«Nós precisamos de nos movimentar. Vamos ler História, retomemos o discurso histórico, houve tantos momentos de reviravolta e depois voltámos sempre a ser humanos, com as nossas alegrias e as nossas tristezas._Houve sempre momentos de pausa, nós estamos agora num momento de pausa e devemos usar isto para crescer como pessoas». Este é o ponto de partida para o que aí vem: o que estamos a viver hoje não é o fim, é uma pausa. Uma pausa nas nossas vidas, nas nossas relações, na forma como nos damos e recebemos. Uma pausa que, ao contrário de muitas outras na nossa história, interrompeu o toque, mas não a presença (através da internet).
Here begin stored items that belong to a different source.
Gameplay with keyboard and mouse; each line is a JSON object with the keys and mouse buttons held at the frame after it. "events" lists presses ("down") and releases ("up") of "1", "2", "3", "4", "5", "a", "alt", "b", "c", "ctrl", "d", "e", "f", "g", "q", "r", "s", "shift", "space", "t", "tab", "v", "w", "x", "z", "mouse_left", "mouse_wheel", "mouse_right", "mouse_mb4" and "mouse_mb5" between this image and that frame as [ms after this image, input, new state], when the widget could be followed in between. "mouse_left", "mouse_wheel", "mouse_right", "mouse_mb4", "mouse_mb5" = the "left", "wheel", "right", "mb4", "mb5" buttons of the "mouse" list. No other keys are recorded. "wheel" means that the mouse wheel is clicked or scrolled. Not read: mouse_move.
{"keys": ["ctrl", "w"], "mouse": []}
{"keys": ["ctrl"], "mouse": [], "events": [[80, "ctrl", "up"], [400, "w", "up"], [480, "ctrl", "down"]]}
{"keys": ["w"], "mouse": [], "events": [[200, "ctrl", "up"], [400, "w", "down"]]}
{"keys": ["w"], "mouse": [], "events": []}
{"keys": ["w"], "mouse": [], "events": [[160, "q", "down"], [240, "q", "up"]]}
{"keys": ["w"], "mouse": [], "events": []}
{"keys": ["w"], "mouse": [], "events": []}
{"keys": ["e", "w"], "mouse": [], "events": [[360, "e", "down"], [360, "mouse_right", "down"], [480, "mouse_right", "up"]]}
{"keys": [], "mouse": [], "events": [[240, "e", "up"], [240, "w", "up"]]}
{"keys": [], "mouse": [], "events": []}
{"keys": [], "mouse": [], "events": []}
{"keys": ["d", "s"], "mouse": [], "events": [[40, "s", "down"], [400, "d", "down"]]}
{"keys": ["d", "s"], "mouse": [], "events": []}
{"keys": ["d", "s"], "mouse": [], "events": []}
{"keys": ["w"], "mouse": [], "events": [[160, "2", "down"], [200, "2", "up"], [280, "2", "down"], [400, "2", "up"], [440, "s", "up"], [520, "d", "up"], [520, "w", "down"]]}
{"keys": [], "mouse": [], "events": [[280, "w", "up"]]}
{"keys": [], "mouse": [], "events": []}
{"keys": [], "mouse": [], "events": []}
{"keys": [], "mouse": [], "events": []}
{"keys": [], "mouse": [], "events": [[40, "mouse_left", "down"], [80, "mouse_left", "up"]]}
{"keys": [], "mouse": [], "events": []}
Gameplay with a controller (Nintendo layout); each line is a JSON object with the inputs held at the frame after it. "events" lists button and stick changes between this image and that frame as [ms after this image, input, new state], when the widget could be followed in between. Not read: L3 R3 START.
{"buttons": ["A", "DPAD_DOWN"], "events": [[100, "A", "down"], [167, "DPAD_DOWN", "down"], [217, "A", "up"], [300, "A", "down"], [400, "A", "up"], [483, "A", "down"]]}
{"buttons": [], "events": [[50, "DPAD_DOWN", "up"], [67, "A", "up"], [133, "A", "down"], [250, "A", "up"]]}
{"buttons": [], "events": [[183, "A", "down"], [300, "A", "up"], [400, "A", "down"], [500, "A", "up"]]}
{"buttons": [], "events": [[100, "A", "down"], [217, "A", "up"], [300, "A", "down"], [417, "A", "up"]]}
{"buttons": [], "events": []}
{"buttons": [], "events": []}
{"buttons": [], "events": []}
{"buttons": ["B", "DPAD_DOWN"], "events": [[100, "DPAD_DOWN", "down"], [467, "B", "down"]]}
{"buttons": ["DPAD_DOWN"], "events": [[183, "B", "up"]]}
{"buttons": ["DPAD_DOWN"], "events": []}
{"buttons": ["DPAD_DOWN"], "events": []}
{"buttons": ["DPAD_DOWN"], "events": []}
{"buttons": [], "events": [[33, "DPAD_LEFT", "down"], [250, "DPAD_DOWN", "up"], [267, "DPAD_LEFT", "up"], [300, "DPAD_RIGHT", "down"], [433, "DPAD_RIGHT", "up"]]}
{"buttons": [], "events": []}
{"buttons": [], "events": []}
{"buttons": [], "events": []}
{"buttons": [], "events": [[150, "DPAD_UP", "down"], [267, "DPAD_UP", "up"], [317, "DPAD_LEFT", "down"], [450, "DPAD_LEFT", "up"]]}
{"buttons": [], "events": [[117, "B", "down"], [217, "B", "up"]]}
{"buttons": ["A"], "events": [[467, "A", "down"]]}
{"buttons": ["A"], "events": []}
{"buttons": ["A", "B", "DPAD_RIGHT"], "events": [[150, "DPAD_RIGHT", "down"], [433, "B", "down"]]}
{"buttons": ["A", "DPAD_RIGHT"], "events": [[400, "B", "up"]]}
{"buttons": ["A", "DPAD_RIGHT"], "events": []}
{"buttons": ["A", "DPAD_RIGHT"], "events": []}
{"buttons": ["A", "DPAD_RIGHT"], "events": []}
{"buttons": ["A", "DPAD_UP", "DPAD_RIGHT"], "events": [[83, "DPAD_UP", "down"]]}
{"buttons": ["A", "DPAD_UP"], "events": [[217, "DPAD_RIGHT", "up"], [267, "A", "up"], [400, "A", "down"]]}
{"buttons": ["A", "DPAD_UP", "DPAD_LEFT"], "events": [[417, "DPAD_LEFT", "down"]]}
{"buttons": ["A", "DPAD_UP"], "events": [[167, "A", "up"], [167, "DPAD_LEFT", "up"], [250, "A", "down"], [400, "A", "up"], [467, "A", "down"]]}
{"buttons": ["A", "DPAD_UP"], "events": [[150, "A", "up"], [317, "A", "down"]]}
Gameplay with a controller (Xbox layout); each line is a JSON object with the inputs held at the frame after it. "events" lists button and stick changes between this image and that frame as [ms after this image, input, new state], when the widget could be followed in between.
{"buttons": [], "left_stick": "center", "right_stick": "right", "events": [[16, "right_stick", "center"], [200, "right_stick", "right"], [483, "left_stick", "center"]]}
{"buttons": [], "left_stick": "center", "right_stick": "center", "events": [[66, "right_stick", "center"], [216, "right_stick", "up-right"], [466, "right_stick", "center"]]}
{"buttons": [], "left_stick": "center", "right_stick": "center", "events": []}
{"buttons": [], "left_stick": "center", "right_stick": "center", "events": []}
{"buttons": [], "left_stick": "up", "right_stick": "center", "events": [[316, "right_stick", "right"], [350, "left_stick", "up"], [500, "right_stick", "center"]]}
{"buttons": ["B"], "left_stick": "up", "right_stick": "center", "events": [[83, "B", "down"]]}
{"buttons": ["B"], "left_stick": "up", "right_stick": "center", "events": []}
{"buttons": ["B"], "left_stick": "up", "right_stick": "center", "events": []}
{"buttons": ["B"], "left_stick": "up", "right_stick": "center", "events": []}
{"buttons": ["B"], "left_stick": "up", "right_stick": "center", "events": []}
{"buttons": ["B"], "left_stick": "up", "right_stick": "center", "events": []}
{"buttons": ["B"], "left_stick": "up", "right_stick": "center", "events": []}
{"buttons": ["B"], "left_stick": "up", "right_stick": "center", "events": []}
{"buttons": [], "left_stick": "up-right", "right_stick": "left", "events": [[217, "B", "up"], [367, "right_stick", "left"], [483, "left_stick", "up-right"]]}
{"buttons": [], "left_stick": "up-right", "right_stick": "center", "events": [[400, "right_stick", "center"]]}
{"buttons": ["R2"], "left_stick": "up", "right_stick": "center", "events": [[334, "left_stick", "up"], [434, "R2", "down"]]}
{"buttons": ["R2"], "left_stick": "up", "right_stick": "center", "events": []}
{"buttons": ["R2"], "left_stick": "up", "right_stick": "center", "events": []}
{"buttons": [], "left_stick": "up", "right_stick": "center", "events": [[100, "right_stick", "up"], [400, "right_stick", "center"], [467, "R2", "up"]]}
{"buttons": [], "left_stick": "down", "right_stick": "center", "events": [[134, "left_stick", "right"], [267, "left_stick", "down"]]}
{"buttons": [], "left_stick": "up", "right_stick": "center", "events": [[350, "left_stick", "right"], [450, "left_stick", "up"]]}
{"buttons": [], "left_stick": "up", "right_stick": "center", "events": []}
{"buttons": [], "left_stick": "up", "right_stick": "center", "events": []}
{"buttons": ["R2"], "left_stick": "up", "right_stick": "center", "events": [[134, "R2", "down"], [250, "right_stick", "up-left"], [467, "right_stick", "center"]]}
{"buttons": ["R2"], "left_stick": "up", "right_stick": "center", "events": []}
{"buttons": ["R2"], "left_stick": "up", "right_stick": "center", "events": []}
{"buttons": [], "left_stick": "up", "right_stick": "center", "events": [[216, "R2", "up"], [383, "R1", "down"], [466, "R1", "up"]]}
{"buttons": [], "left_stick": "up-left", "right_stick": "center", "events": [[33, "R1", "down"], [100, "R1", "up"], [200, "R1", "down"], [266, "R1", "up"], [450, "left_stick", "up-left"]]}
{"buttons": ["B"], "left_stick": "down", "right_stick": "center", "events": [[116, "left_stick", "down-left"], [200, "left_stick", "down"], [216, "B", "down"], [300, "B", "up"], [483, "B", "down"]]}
As escolas, públicas e privadas, estão a reorganizar-se para um terceiro período que tudo aponta não poderá ser presencial, as empresas e os trabalhadores estão – e têm mesmo de o fazer – a adaptar-se ao teletrabalho (o que significa conseguir atingir um equilíbrio nas suas vidas sem sair do mesmo sítio) e nas ruas os beijinhos e os abraços são substituídos por ‘olás’ a dois metros de distância.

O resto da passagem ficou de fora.